Ogni utente ha a disposizione quattro coach virtuali – un Head Coach, un Nutrizionista, un Data Analyst e un Personal Trainer – tutti addestrati secondo i metodi del celebre NN Running Team di Kipchoge.
Questo “coaching team AI” segue l’atleta giorno per giorno, analizzando dati, feedback e performance in tempo reale, per costruire piani personalizzati che evolvono insieme al corridore.
“La corsa è uno sport di squadra. Senza i miei allenatori e compagni di squadra non avrei mai spinto i limiti umani. Con Kotcha volevamo condividere non solo la struttura di allenamento, ma l’intero sistema di supporto che lo ha reso possibile”, afferma Eliud Kipchoge.

Un mercato in piena corsa: il timing non poteva essere migliore.
La domanda globale per le gare di corsa è in piena espansione: la Maratona di Londra ha già ricevuto oltre 1,1 milioni di iscrizioni per il 2026, il doppio rispetto al 2024.
Eppure, mentre cresce l’interesse per la corsa, il coaching personalizzato rimane un lusso.
Le app tradizionali offrono programmi standardizzati a circa 20 euro al mese, mentre un allenatore umano può arrivare a costare oltre 100 euro al mese.
Kotcha vuole colmare questo gap offrendo un’esperienza su misura, accessibile e adattiva, basata sui principi dell’allenamento scientifico e sull’uso intelligente dei dati.
L’AI che ascolta, adatta e guida
La forza di Kotcha sta nella sua capacità di ascoltare e interpretare il contesto.

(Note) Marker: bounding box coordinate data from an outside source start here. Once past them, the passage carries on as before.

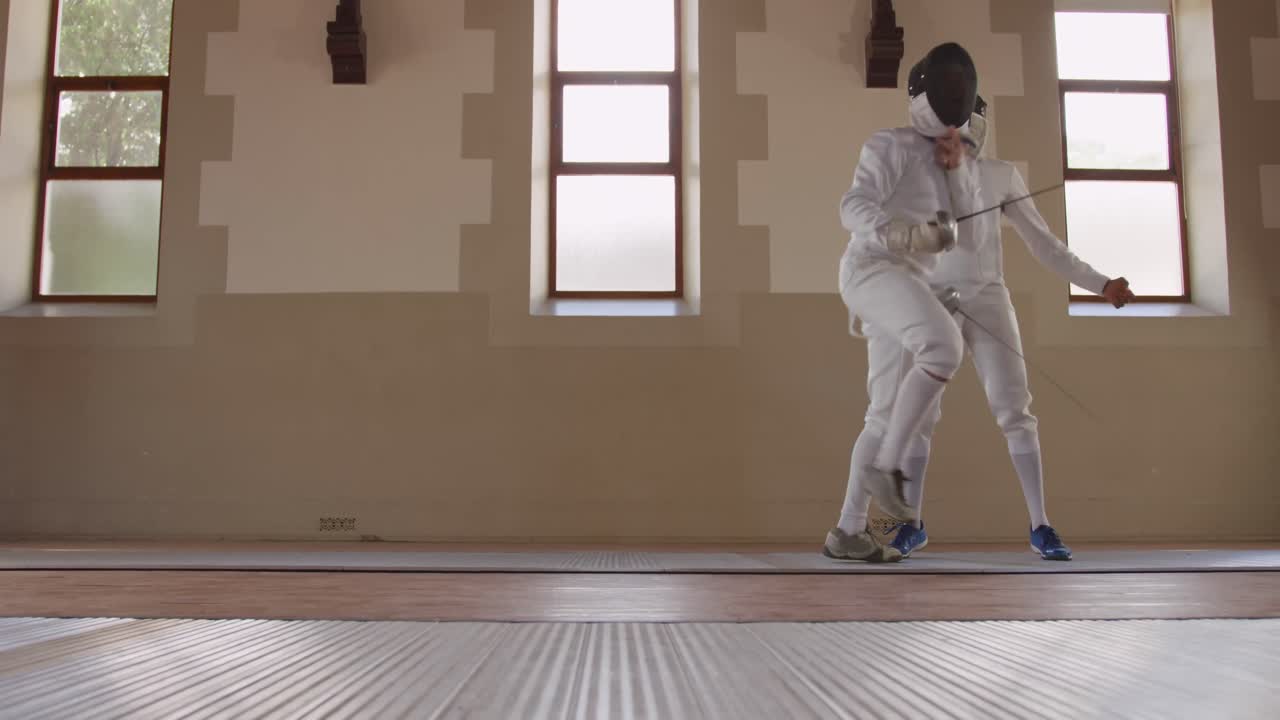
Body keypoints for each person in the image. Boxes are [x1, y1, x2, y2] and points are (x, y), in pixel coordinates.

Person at [850, 58, 1137, 562]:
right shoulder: (909, 166)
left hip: (987, 297)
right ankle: (909, 524)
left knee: (1014, 410)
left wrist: (1099, 284)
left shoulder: (1003, 176)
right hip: (929, 297)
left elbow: (1045, 245)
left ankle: (1041, 524)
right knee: (917, 417)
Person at [822, 42, 982, 563]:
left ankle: (847, 530)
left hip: (906, 284)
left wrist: (955, 173)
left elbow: (962, 231)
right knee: (945, 348)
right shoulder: (888, 144)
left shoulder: (954, 162)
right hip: (871, 270)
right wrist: (905, 236)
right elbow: (852, 206)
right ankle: (887, 466)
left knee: (883, 412)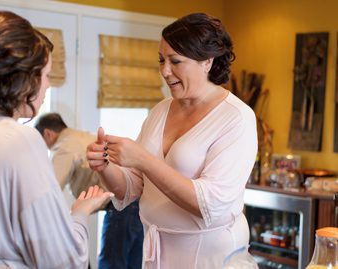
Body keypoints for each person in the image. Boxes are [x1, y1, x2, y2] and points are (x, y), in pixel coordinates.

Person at [0, 11, 113, 269]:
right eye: (47, 75)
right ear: (23, 78)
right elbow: (62, 261)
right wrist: (80, 213)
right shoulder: (19, 140)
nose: (48, 86)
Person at [86, 13, 257, 268]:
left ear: (207, 61)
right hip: (158, 254)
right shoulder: (160, 111)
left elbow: (209, 205)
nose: (165, 71)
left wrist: (143, 159)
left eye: (175, 61)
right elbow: (131, 188)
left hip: (210, 258)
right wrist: (106, 167)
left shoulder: (236, 117)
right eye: (161, 60)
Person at [35, 113, 144, 269]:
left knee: (110, 264)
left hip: (121, 204)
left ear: (48, 134)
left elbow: (50, 189)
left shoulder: (64, 146)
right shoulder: (82, 136)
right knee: (134, 263)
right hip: (137, 200)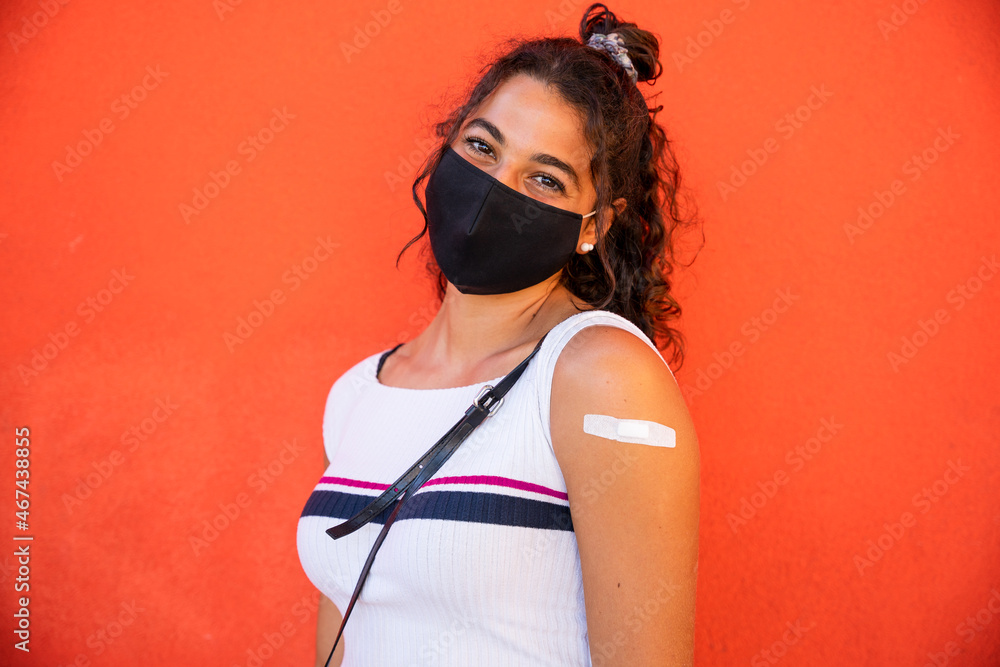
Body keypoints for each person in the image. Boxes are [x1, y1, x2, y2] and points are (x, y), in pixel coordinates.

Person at [296, 3, 702, 665]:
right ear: (447, 143)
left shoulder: (599, 375)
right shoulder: (355, 396)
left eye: (544, 178)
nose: (493, 189)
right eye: (482, 147)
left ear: (595, 223)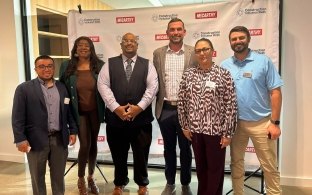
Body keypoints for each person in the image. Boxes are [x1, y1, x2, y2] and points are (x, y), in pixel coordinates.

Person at [221, 26, 283, 195]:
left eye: (241, 38)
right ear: (230, 42)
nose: (237, 41)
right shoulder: (224, 65)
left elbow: (276, 92)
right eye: (234, 39)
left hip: (262, 123)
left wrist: (275, 123)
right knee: (236, 163)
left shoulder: (263, 61)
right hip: (235, 125)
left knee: (269, 165)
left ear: (248, 39)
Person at [97, 32, 158, 195]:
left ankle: (142, 183)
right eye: (126, 41)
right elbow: (103, 86)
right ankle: (119, 182)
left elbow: (152, 88)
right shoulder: (109, 64)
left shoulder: (148, 65)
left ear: (137, 45)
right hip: (115, 121)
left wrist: (139, 107)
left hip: (141, 121)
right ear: (121, 44)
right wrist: (116, 108)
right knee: (118, 155)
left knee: (141, 155)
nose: (129, 43)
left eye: (132, 41)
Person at [177, 38, 237, 195]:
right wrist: (184, 125)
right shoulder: (189, 74)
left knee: (215, 169)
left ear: (212, 51)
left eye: (205, 49)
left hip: (216, 131)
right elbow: (182, 101)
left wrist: (228, 133)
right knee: (201, 167)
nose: (202, 53)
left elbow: (230, 105)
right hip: (195, 130)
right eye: (198, 50)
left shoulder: (223, 74)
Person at [11, 55, 78, 195]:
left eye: (49, 66)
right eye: (42, 66)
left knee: (59, 177)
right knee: (37, 177)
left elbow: (68, 111)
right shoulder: (24, 89)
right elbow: (17, 117)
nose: (46, 69)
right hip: (35, 141)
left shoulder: (62, 87)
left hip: (59, 139)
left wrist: (73, 130)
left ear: (54, 68)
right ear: (35, 69)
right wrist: (20, 139)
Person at [153, 17, 196, 195]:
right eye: (172, 29)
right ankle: (170, 182)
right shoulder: (158, 53)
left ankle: (185, 183)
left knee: (186, 148)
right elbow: (154, 81)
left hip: (187, 110)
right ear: (167, 32)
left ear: (184, 32)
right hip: (166, 109)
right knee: (168, 148)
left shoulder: (194, 52)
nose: (176, 32)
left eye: (179, 29)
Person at [59, 36, 105, 195]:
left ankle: (91, 177)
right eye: (80, 45)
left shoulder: (99, 65)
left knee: (93, 145)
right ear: (75, 48)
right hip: (78, 112)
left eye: (87, 45)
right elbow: (62, 90)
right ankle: (80, 178)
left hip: (96, 111)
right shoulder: (67, 66)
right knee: (85, 144)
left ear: (91, 48)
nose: (83, 48)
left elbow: (107, 88)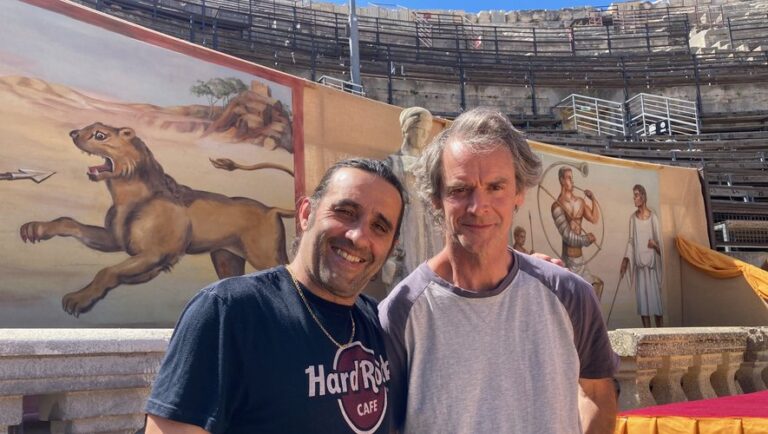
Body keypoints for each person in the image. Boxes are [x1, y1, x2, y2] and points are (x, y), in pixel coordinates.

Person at [380, 108, 618, 434]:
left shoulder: (570, 295)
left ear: (519, 192)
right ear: (436, 197)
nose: (479, 207)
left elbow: (597, 394)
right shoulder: (400, 311)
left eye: (495, 187)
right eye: (460, 189)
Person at [144, 158, 406, 434]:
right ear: (306, 214)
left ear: (391, 248)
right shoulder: (229, 312)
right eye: (345, 212)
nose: (358, 237)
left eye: (380, 227)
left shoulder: (376, 322)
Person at [382, 107, 443, 286]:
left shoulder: (430, 165)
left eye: (426, 132)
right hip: (407, 224)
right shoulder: (393, 163)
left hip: (430, 224)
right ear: (407, 129)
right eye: (419, 129)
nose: (423, 136)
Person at [551, 166, 605, 300]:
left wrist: (593, 199)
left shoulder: (580, 201)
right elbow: (567, 235)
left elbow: (594, 218)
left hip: (580, 260)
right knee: (576, 299)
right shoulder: (557, 206)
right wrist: (585, 240)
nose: (572, 181)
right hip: (569, 261)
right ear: (562, 180)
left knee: (597, 287)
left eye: (572, 178)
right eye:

Ogni domenica, l’app analizza i dati della settimana – ritmo, distanza, frequenza cardiaca, sensazioni post-corsa – per pianificare la nuova settimana di allenamenti.
Se l’utente salta una sessione o cambia obiettivo, il piano si adatta automaticamente.
Prima e dopo ogni corsa, Kotcha fornisce briefing e debriefing personalizzati, oltre alla possibilità di porre domande dirette su nutrizione, recupero o metodologia e ricevere risposte immediate.
Un approccio che trasforma l’AI in un vero partner di allenamento, non un semplice algoritmo.
Dal laboratorio alla strada
Già testata con oltre 300 runner, la piattaforma ha mostrato un alto livello di affidabilità e una capacità di adattamento che la distingue dalle app tradizionali.
Il round di pre-seed da 3,5 milioni di euro, guidato da Racine² (gestito da Serena e Makesense) con la partecipazione di TrueGlobal, Motier Ventures e altri investitori del mondo sport-tech, sosterrà il lancio europeo e la futura espansione globale della startup.
Una visione condivisa
Alla guida del progetto ci sono Ben Dupont (CEO), Michel-André Chirita (CTO), Dimitri Dor (CMO) e Eliud Kipchoge, uniti da un’idea semplice ma potente: nessuno dovrebbe correre da solo.
Kotcha nasce per dare a ogni runner, dal principiante al maratoneta esperto, la possibilità di allenarsi con la stessa cura e la stessa visione che hanno portato Kipchoge a riscrivere la storia della maratona mondiale.
Kotcha rappresenta un nuovo paradigma nel mondo del running: un coaching intelligente, umano e accessibile, dove la tecnologia non sostituisce l’allenatore, ma lo democratizza.